Malgré l'abondance des débats de ce forum, le thème du Noir face aux autres (Blancs ou civilisés) qui est la raison d'être de ce forum risque à mon avis de passer à côté des vrais problèmes qui le maintienne dans sa tour complexuelle d'infériorité. Certes, c'est déjà connu et entendu, mais disons, le Noir (l’expression) n'est rien d'autre d'une création du Blanc. L'Afrique aujourd'hui et la diaspora Noir américaine et antillaise est une fabrication de l'Europe expansionniste. Quelqu'un l'a déjà souligné dans ce forum, le Noir est d'abord un concept politique, avant toute autre considération. Car objectivement, biologiquement, la peau de l'Africain du sud du Sahara n'est pas noire, il est plutôt brun avec toutes les nuances dermiques de cette particularité. Cela n'est aucunement pour nier la particularité biologique (de la peau) du Noir ; on constate quasiment chez tous les habitants de cette Terre des variations de couleurs selon les régions. Aussi la notion de Races (chez les hommes) est une aberration scientifique et ne se repose que sur la perception eugéniste de ceux qui en ont défendu l'existence. Il y a chez les hommes une et une seule race, la race Humaine. Seulement ceux la même (pays dits civilisés) qui l'admettent aujourd'hui (on ne parle plus de jaunes, rouges... mais de Blancs et Noirs, comme on parlerait aujourd'hui de chrétiens et musulmans) se sont laissés piéger par leur propre étiquetage de l'Humain, dont les fins ne sont autres qu'une hiérarchisation des catégories d'hommes, de leur économie et de leur culture. Le racisme est donc un fait politique minutieusement défendu par des arguments prétendument scientifiques et économiques. Je dis économique parce que l'image du Noir, (à part les grands Noirs, ou évolués qui dansent dans la cours des grands "Blanc") renvoie systématiquement à la misère, aux barbaries, aux malédictions, aux folklores, aux enfants qui auraient besoin de tuteurs... Blancs.
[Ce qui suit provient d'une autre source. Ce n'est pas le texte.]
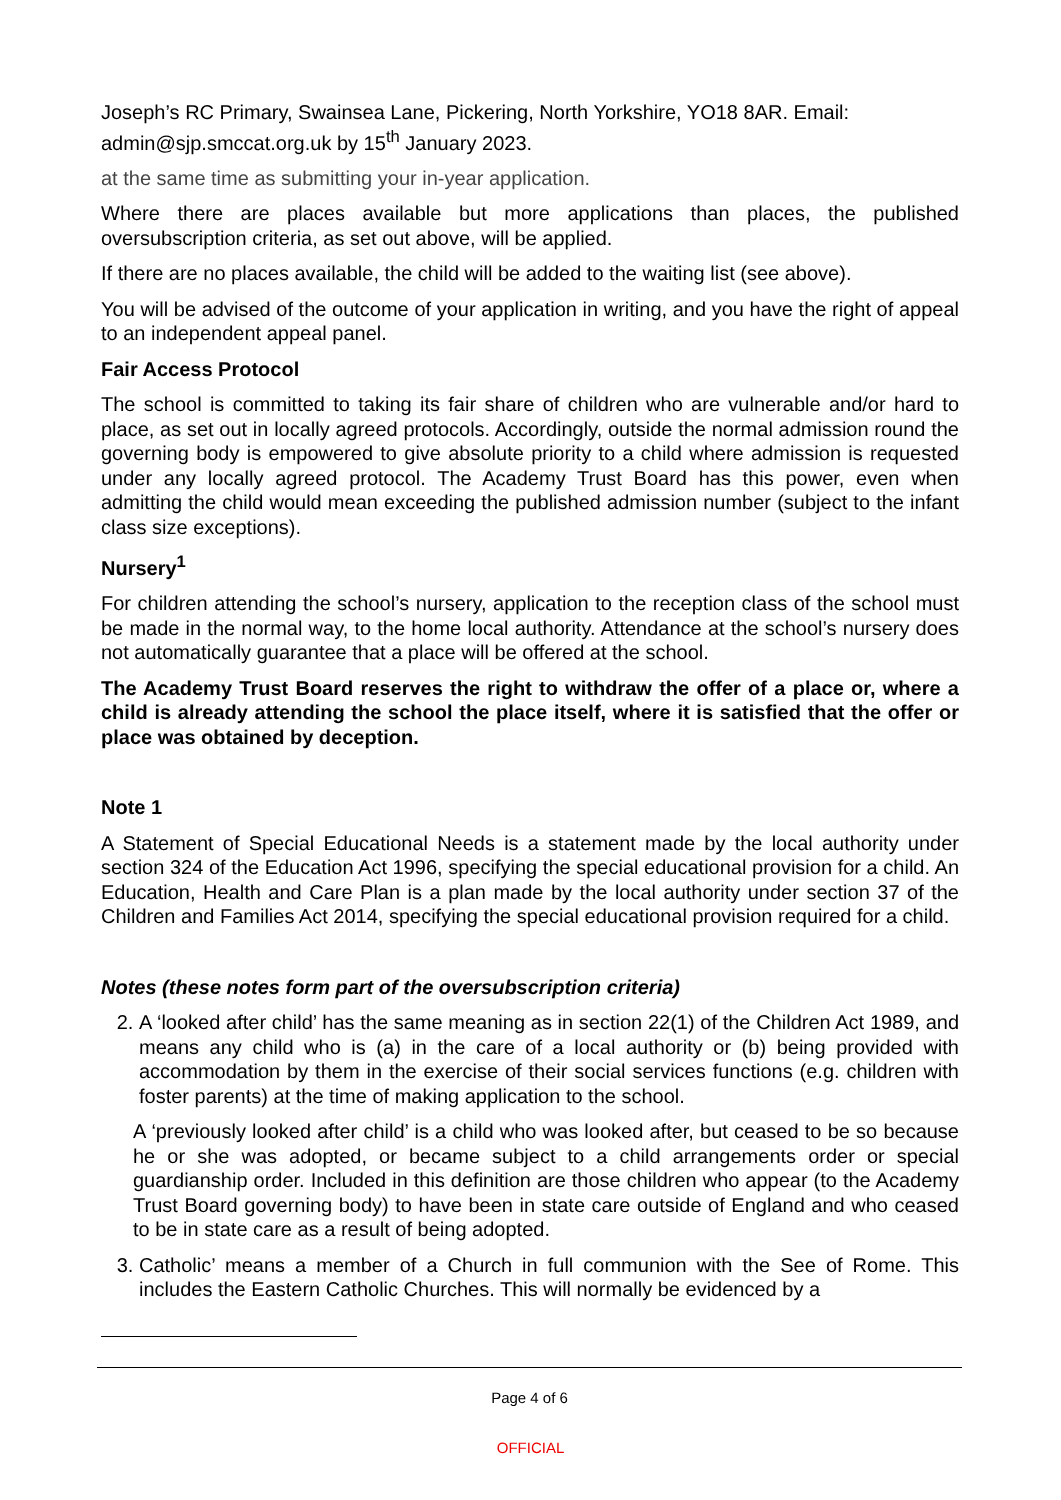Joseph’s RC Primary, Swainsea Lane, Pickering, North Yorkshire, YO18 8AR. Email: admin@sjp.smccat.org.uk by 15<sup>th</sup> January 2023.
at the same time as submitting your in-year application.
Where there are places available but more applications than places, the published oversubscription criteria, as set out above, will be applied.
If there are no places available, the child will be added to the waiting list (see above).
You will be advised of the outcome of your application in writing, and you have the right of appeal to an independent appeal panel.
Fair Access Protocol
The school is committed to taking its fair share of children who are vulnerable and/or hard to place, as set out in locally agreed protocols. Accordingly, outside the normal admission round the governing body is empowered to give absolute priority to a child where admission is requested under any locally agreed protocol. The Academy Trust Board has this power, even when admitting the child would mean exceeding the published admission number (subject to the infant class size exceptions).
Nursery<sup>1</sup>
For children attending the school’s nursery, application to the reception class of the school must be made in the normal way, to the home local authority. Attendance at the school’s nursery does not automatically guarantee that a place will be offered at the school.
The Academy Trust Board reserves the right to withdraw the offer of a place or, where a child is already attending the school the place itself, where it is satisfied that the offer or place was obtained by deception.
Note 1
A Statement of Special Educational Needs is a statement made by the local authority under section 324 of the Education Act 1996, specifying the special educational provision for a child. An Education, Health and Care Plan is a plan made by the local authority under section 37 of the Children and Families Act 2014, specifying the special educational provision required for a child.
Notes (these notes form part of the oversubscription criteria)
2. A ‘looked after child’ has the same meaning as in section 22(1) of the Children Act 1989, and means any child who is (a) in the care of a local authority or (b) being provided with accommodation by them in the exercise of their social services functions (e.g. children with foster parents) at the time of making application to the school.
A ‘previously looked after child’ is a child who was looked after, but ceased to be so because he or she was adopted, or became subject to a child arrangements order or special guardianship order. Included in this definition are those children who appear (to the Academy Trust Board governing body) to have been in state care outside of England and who ceased to be in state care as a result of being adopted.
3. Catholic’ means a member of a Church in full communion with the See of Rome. This includes the Eastern Catholic Churches. This will normally be evidenced by a
Page 4 of 6
OFFICIAL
Bref, tout cela a aussi été dit. Mais le Blanc ne viendra pas remettre de l'ordre dans cette hiérarchie, c'est aux Africains du continent et de la diaspora de saisir les opportunités qu'offrent l'action et la pensée humaines pour rétablir leur propre dignité, leur propre humanité afin de pouvoir enfin dialoguer avec l'autre, non pas en terme de Noir et Blanc, mais d'Homme à Homme. Car aujourd'hui malgré l'abondance du savoir sur les fausses théories de races et l'intérêt de l'Africain à se situer dans l'espace Humain comme Homme, il reste une altérité fondamentale qui n'est pas sienne. Car l'altérité du Noir c'est le Blanc, disait Franz Fanon dans Peau noires, masques blancs.
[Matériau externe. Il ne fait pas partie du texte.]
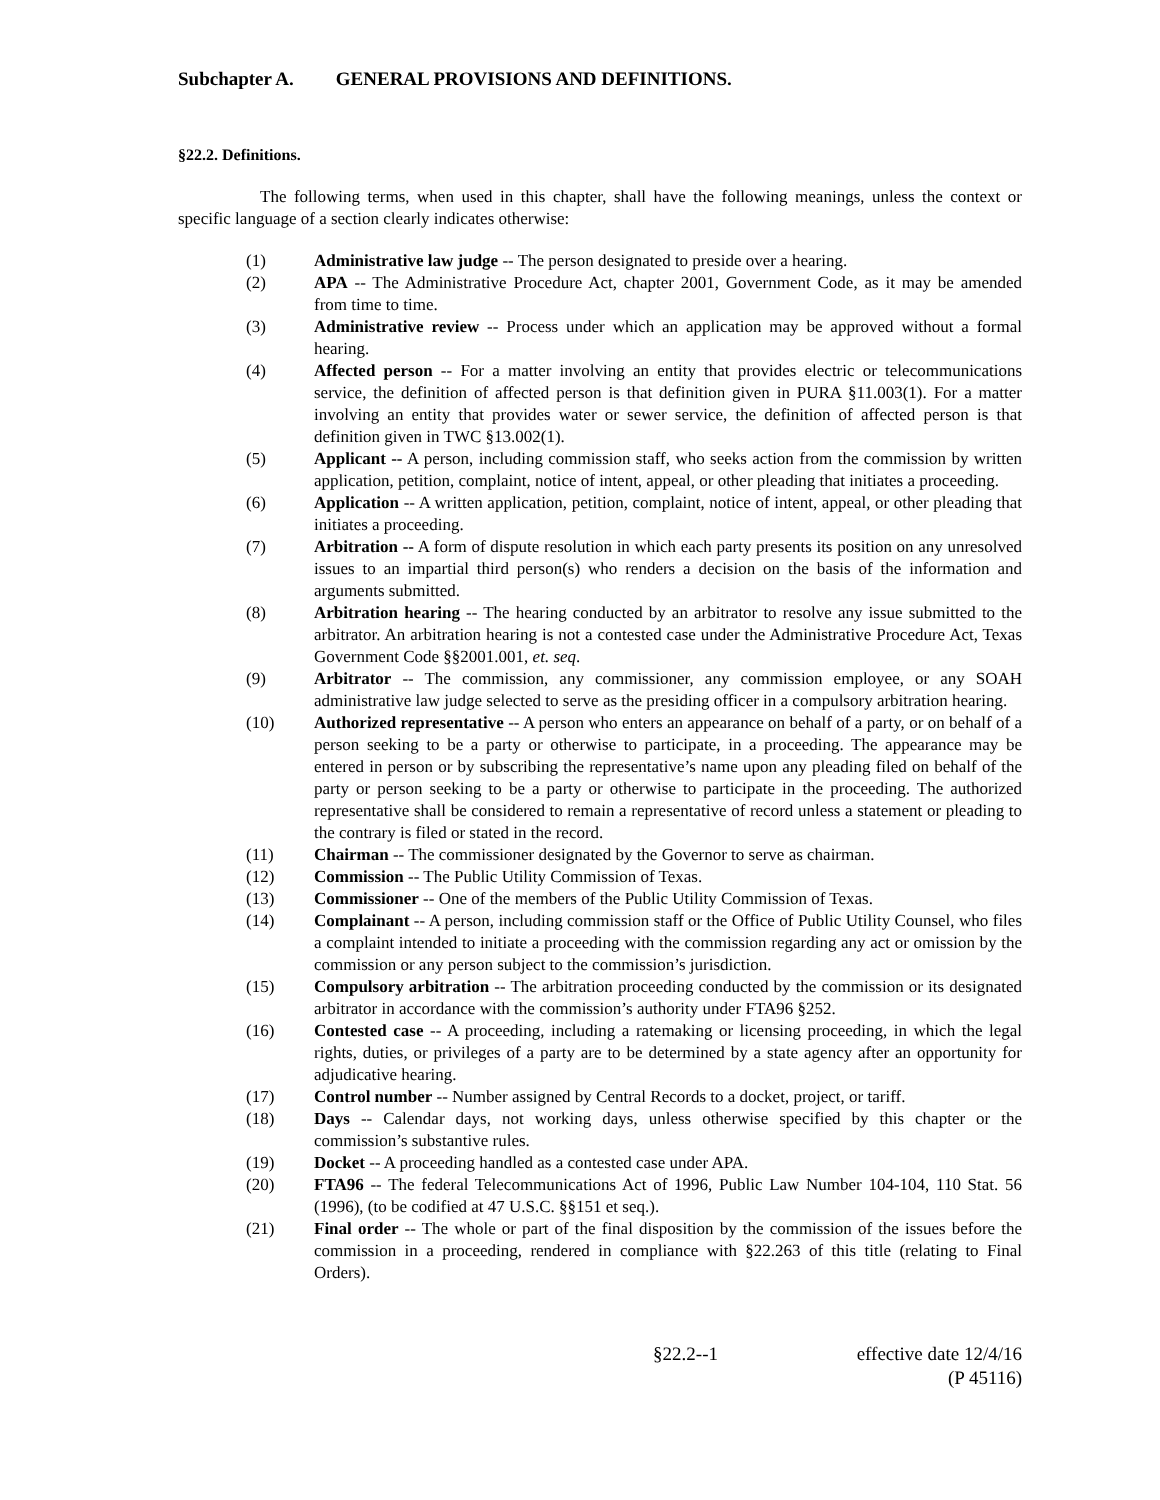Subchapter A. GENERAL PROVISIONS AND DEFINITIONS.
§22.2. Definitions.
The following terms, when used in this chapter, shall have the following meanings, unless the context or specific language of a section clearly indicates otherwise:
(1) Administrative law judge -- The person designated to preside over a hearing.
(2) APA -- The Administrative Procedure Act, chapter 2001, Government Code, as it may be amended from time to time.
(3) Administrative review -- Process under which an application may be approved without a formal hearing.
(4) Affected person -- For a matter involving an entity that provides electric or telecommunications service, the definition of affected person is that definition given in PURA §11.003(1). For a matter involving an entity that provides water or sewer service, the definition of affected person is that definition given in TWC §13.002(1).
(5) Applicant -- A person, including commission staff, who seeks action from the commission by written application, petition, complaint, notice of intent, appeal, or other pleading that initiates a proceeding.
(6) Application -- A written application, petition, complaint, notice of intent, appeal, or other pleading that initiates a proceeding.
(7) Arbitration -- A form of dispute resolution in which each party presents its position on any unresolved issues to an impartial third person(s) who renders a decision on the basis of the information and arguments submitted.
(8) Arbitration hearing -- The hearing conducted by an arbitrator to resolve any issue submitted to the arbitrator. An arbitration hearing is not a contested case under the Administrative Procedure Act, Texas Government Code §§2001.001, et. seq.
(9) Arbitrator -- The commission, any commissioner, any commission employee, or any SOAH administrative law judge selected to serve as the presiding officer in a compulsory arbitration hearing.
(10) Authorized representative -- A person who enters an appearance on behalf of a party, or on behalf of a person seeking to be a party or otherwise to participate, in a proceeding. The appearance may be entered in person or by subscribing the representative’s name upon any pleading filed on behalf of the party or person seeking to be a party or otherwise to participate in the proceeding. The authorized representative shall be considered to remain a representative of record unless a statement or pleading to the contrary is filed or stated in the record.
(11) Chairman -- The commissioner designated by the Governor to serve as chairman.
(12) Commission -- The Public Utility Commission of Texas.
(13) Commissioner -- One of the members of the Public Utility Commission of Texas.
(14) Complainant -- A person, including commission staff or the Office of Public Utility Counsel, who files a complaint intended to initiate a proceeding with the commission regarding any act or omission by the commission or any person subject to the commission’s jurisdiction.
(15) Compulsory arbitration -- The arbitration proceeding conducted by the commission or its designated arbitrator in accordance with the commission’s authority under FTA96 §252.
(16) Contested case -- A proceeding, including a ratemaking or licensing proceeding, in which the legal rights, duties, or privileges of a party are to be determined by a state agency after an opportunity for adjudicative hearing.
(17) Control number -- Number assigned by Central Records to a docket, project, or tariff.
(18) Days -- Calendar days, not working days, unless otherwise specified by this chapter or the commission’s substantive rules.
(19) Docket -- A proceeding handled as a contested case under APA.
(20) FTA96 -- The federal Telecommunications Act of 1996, Public Law Number 104-104, 110 Stat. 56 (1996), (to be codified at 47 U.S.C. §§151 et seq.).
(21) Final order -- The whole or part of the final disposition by the commission of the issues before the commission in a proceeding, rendered in compliance with §22.263 of this title (relating to Final Orders).
§22.2--1 effective date 12/4/16
(P 45116)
Eh oui ! On critique, on dénonce le racisme mais le miroir que nous utilisons est un miroir Blanc. Le Noir se définit, on s'exprime (en tout cas dans ce forum), on critique et on s'autocritique à travers des faisceaux conceptuels, existentielles de l'autre (le Blanc), conscients ou non. Les débats de ce forum sont passionnants, même s'ils expriment souvent une zone de flottement avec un désir ardent de se situer dans un monde oui l'étiquetage humain hérité des croisades civilisationnelles s'est mué en un rapport mêlé d'attirance-répulsion, de curiosité et de mépris...
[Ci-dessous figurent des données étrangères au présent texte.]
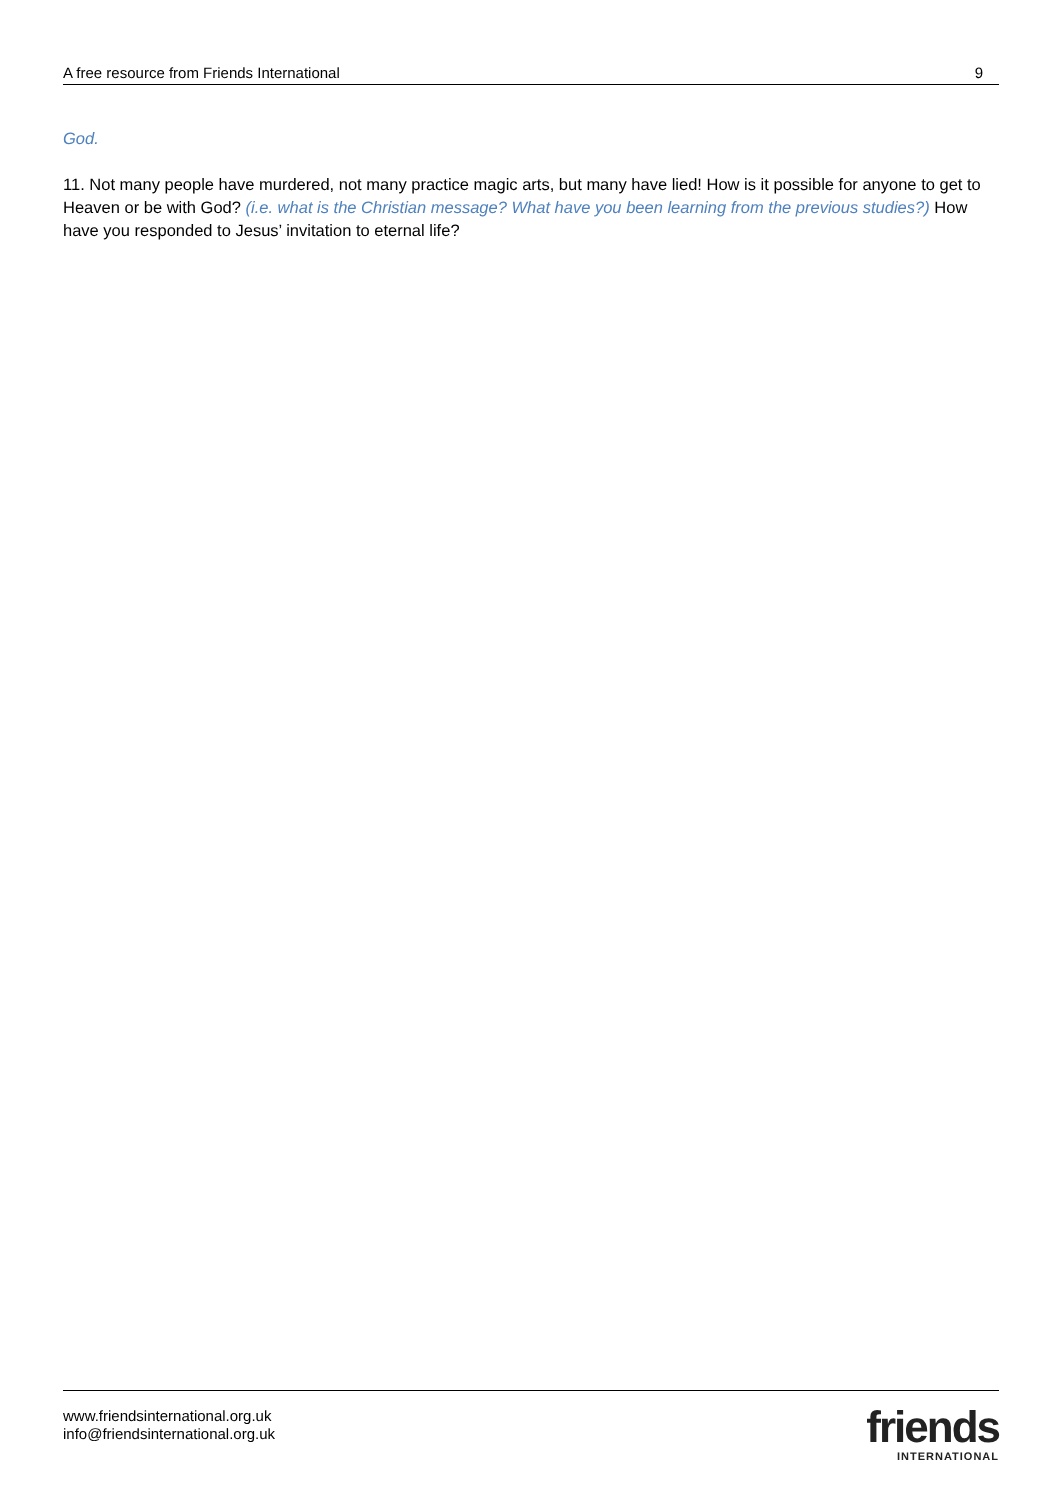A free resource from Friends International 9
God.
11. Not many people have murdered, not many practice magic arts, but many have lied! How is it possible for anyone to get to Heaven or be with God? (i.e. what is the Christian message? What have you been learning from the previous studies?) How have you responded to Jesus’ invitation to eternal life?
www.friendsinternational.org.uk
info@friendsinternational.org.uk
friends
INTERNATIONAL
Pour revenir aux propos de Serge Moala sur les indignations et les manifs gigantesques contre la guerre en Irak, il faut dire que cette solidarité se situe dans un curieux élan qui montre bien que dans ce monde il y a deux poids deux mesures... voir plus. Certes aucune guerre n'est justifiable, et là encore c'est le politique et l'économique qui déterminent la guerre et la science leur en procure les moyens. Si le monde a exprimé sa solidarité au peuple Irakien c'est d'abord parce que les médias l'ont permis, ensuite c'est parce que l'Irak est un plus proche du monde civilisé à tel point qu'il a adopté certains de ses valeurs (les femmes ont accès à l'école, à l'université et aux emplois presqu'au même titre que les hommes et surtout les irakiens peuvent produire des armes à destruction massives, apanage des pays civilisés...). Malgré toutes les menaces, les Irakiens restent soudés dans leur dignité d'irakiens... en dépit de leur régime exécrable.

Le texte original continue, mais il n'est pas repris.